ESERCITO SOTTO INCHIESTA: I “Blindati” della Corruzione. Commesse d’oro alla società col bilancio in rosso

Roma, gennaio 2026. Un buco da 32 milioni di euro non ha fermato i contratti pubblici. La Procura indaga su alti ufficiali e manager della “Tekne”: l’ombra delle mazzette sulla sicurezza nazionale.
Roma, 14 Gennaio 2026
Mentre i reparti operativi attendevano mezzi efficienti, negli uffici romani si firmavano carte che non avrebbero dovuto essere firmate. È questo il quadro desolante che emerge dalla nuova inchiesta della Procura di Roma, deflagrata tra il 13 e il 14 gennaio, che sta facendo tremare i vertici della logistica militare italiana.
Al centro dello scandalo non ci sono semplici forniture di cancelleria, ma i mezzi tattici e blindati dell’Esercito. E soprattutto, un paradosso contabile da 32 milioni di euro che nessuno, ai piani alti della Difesa, sembrava aver notato.
Il “Sistema” Tekne: Un gigante dai piedi d’argilla
Il nome chiave di questa indagine è Tekne, azienda con sede in Abruzzo, nota nel settore della difesa per la progettazione e produzione di veicoli speciali, elettronica militare e sistemi tattici. Sulla carta, un’eccellenza strategica. Nei bilanci, secondo gli inquirenti, una società in profonda crisi.
L’indagine, condotta dalla Guardia di Finanza e coordinata dai pm di Piazzale Clodio, ha scoperchiato un meccanismo sospetto: la società avrebbe accumulato perdite e debiti per oltre 30 milioni di euro. Secondo il Codice degli Appalti e le rigide normative della Difesa, una situazione finanziaria del genere dovrebbe far scattare l’allarme rosso e, in molti casi, l’esclusione dalle gare per mancanza di requisiti di solidità economica.
Invece, per la Tekne, le porte del Ministero sono rimaste spalancate. L’azienda ha continuato a ricevere affidamenti, commesse e, soprattutto, pagamenti pubblici.
L’Accusa: Corruzione e Cecità Volontaria
Come è stato possibile? È qui che l’indagine vira dalla semplice mala gestio al reato penale. L’ipotesi della Procura è corruzione.
Gli inquirenti sospettano che la “cecità” degli organi di controllo militari non fosse casuale, ma “oliata”. Nel registro degli indagati sono finiti circa dieci nomi:
- I Manager: I vertici della società privata, accusati di aver mascherato il dissesto o di aver “convinto” i funzionari pubblici a ignorarlo.
- Gli Ufficiali: Alti gradi dell’Esercito e funzionari civili della Difesa. Il loro compito era vigilare sulla salute finanziaria dei fornitori per garantire che lo Stato non versasse soldi a vuoto. L’accusa ritiene che abbiano abdicato a questo dovere in cambio di utilità, denaro o favori.

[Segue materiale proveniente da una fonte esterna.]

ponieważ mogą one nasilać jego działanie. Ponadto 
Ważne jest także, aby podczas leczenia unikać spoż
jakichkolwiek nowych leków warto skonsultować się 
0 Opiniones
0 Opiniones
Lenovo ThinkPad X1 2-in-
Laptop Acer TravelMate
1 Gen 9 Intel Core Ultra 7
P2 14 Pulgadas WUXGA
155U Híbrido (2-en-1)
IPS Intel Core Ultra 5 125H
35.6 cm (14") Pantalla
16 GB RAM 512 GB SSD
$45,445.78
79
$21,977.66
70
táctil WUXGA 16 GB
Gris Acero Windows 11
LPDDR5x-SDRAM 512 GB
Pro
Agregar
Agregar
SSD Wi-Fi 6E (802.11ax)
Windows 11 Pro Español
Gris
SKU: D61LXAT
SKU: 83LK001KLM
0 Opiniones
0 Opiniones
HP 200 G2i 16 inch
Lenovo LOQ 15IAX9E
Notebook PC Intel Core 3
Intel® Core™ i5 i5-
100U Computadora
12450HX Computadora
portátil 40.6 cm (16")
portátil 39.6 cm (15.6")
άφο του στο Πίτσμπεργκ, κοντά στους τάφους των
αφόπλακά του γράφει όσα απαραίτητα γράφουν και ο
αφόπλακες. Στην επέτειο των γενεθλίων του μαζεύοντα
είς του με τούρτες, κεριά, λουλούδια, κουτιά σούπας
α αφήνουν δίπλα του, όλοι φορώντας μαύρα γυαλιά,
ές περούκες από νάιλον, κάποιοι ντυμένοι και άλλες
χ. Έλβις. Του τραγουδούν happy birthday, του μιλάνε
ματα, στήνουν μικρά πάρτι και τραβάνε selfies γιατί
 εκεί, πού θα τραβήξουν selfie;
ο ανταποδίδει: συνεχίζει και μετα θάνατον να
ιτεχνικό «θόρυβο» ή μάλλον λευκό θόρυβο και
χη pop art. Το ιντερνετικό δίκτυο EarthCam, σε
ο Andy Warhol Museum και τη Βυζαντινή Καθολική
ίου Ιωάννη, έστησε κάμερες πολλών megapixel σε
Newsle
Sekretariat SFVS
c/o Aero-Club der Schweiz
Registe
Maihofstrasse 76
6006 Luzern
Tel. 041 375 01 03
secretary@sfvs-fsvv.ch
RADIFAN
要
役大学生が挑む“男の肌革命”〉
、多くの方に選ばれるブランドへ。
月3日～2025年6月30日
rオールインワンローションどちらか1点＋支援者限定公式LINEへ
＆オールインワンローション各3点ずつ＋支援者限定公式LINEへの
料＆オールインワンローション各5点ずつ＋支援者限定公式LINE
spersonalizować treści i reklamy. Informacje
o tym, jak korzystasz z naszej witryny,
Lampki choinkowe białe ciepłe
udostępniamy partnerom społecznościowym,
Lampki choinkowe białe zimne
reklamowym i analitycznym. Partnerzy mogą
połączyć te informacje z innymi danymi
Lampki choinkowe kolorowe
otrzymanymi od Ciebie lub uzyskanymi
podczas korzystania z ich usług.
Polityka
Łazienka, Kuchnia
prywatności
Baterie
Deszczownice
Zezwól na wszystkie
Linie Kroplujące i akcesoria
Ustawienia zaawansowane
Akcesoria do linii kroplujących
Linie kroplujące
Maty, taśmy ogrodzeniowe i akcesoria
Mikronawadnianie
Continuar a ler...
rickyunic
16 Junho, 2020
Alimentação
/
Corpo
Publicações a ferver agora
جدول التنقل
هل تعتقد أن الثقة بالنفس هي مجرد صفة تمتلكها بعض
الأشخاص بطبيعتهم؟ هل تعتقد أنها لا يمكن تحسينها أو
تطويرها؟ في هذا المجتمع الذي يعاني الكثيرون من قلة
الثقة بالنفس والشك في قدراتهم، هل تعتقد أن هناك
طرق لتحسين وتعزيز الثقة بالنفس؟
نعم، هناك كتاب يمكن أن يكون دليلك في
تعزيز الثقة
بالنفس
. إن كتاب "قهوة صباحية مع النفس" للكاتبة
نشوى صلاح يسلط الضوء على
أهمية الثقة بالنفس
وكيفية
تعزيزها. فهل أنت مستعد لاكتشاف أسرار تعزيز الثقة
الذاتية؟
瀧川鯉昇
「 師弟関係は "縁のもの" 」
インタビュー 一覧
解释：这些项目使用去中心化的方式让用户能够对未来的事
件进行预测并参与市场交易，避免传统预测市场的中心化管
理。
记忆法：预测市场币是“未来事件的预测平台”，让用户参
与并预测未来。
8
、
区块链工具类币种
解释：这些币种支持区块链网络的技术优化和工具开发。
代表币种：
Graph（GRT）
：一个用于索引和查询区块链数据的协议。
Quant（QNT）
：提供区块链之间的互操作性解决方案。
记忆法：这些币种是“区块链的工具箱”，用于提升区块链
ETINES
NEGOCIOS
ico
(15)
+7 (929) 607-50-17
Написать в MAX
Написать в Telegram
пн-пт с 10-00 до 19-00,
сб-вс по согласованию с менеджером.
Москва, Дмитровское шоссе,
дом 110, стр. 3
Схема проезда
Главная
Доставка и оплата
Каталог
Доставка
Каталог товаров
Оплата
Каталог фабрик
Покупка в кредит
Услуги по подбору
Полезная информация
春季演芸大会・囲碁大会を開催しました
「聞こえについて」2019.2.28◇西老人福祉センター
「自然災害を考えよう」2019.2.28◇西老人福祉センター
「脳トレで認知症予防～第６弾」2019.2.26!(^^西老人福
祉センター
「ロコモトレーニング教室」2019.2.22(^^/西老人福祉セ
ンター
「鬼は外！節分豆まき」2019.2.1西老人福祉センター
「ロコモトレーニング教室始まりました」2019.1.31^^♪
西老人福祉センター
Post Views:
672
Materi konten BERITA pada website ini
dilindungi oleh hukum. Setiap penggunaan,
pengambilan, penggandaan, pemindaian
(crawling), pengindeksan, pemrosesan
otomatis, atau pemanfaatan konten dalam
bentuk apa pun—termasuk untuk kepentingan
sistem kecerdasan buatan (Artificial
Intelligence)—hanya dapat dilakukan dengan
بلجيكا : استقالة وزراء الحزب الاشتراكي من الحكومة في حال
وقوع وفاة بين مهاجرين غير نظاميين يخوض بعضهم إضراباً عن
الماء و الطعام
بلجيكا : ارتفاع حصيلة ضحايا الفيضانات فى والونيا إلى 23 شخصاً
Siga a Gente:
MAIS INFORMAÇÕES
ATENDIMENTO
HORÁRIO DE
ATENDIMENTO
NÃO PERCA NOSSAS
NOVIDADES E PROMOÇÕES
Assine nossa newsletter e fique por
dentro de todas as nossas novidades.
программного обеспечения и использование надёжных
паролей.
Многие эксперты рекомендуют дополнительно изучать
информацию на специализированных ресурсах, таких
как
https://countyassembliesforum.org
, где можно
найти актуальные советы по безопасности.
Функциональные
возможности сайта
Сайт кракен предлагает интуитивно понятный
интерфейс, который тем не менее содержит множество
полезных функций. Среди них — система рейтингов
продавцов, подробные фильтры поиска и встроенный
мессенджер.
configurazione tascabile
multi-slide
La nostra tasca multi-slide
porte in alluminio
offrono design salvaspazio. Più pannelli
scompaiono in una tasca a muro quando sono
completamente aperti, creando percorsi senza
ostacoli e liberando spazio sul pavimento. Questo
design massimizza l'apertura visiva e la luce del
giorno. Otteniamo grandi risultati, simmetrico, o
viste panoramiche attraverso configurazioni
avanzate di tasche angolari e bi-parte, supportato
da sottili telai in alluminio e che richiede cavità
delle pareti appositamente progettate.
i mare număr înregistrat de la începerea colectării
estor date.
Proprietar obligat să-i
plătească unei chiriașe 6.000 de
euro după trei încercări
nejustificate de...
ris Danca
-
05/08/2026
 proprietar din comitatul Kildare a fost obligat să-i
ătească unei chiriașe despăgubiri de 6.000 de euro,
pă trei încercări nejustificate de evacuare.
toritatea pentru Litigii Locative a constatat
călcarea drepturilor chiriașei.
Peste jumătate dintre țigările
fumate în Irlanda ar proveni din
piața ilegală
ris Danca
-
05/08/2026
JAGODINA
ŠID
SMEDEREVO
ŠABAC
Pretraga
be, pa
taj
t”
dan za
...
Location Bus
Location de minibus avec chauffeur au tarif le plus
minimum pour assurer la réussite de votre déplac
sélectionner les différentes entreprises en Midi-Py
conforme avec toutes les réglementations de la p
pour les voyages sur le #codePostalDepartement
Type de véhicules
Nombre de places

Il precedente e l’allarme sicurezza
Questa inchiesta riapre ferite mai del tutto rimarginate nel rapporto tra Forze Armate e fornitori privati. Fonti giudiziarie collegano questo modus operandi a scandali passati, come quello sulle “manutenzioni fantasma” o le frodi sulle forniture di vestiario del 2020. Ma il caso odierno è, se possibile, più grave: affidare la produzione o la manutenzione di veicoli blindati a una società in crisi di liquidità pone un rischio diretto non solo per le casse dello Stato, ma per la sicurezza dei soldati che quei mezzi devono utilizzarli. Una società che taglia i costi per sopravvivere ai debiti, può garantire gli standard di sicurezza richiesti?
Il Silenzio dei Palazzi
Nelle ultime 24 ore, il clamore mediatico (innescato dalle rivelazioni del Fatto Quotidiano) si è scontrato con un muro di gomma istituzionale.
- Dal Ministero della Difesa: Nessuna nota ufficiale. Filtra solo la consueta “piena fiducia nella magistratura”, ma l’imbarazzo per il coinvolgimento di ufficiali in servizio è palpabile.
- Dalla Società: Nessuna replica dai legali della Tekne, probabilmente impegnati a fronteggiare le perquisizioni e le acquisizioni documentali in corso.
Cosa accadrà adesso?
La Guardia di Finanza sta incrociando i flussi di denaro con le date delle commesse. Se verrà provato il passaggio di denaro (tangenti) dagli amministratori della società agli ufficiali per “blindare” i contratti nonostante il rosso in bilancio, per gli indagati potrebbero scattare misure cautelari severe. L’inchiesta è appena all’inizio, ma una cosa è certa: il sistema di controllo degli appalti militari ha fallito, e il conto, ancora una volta, rischia di essere salato.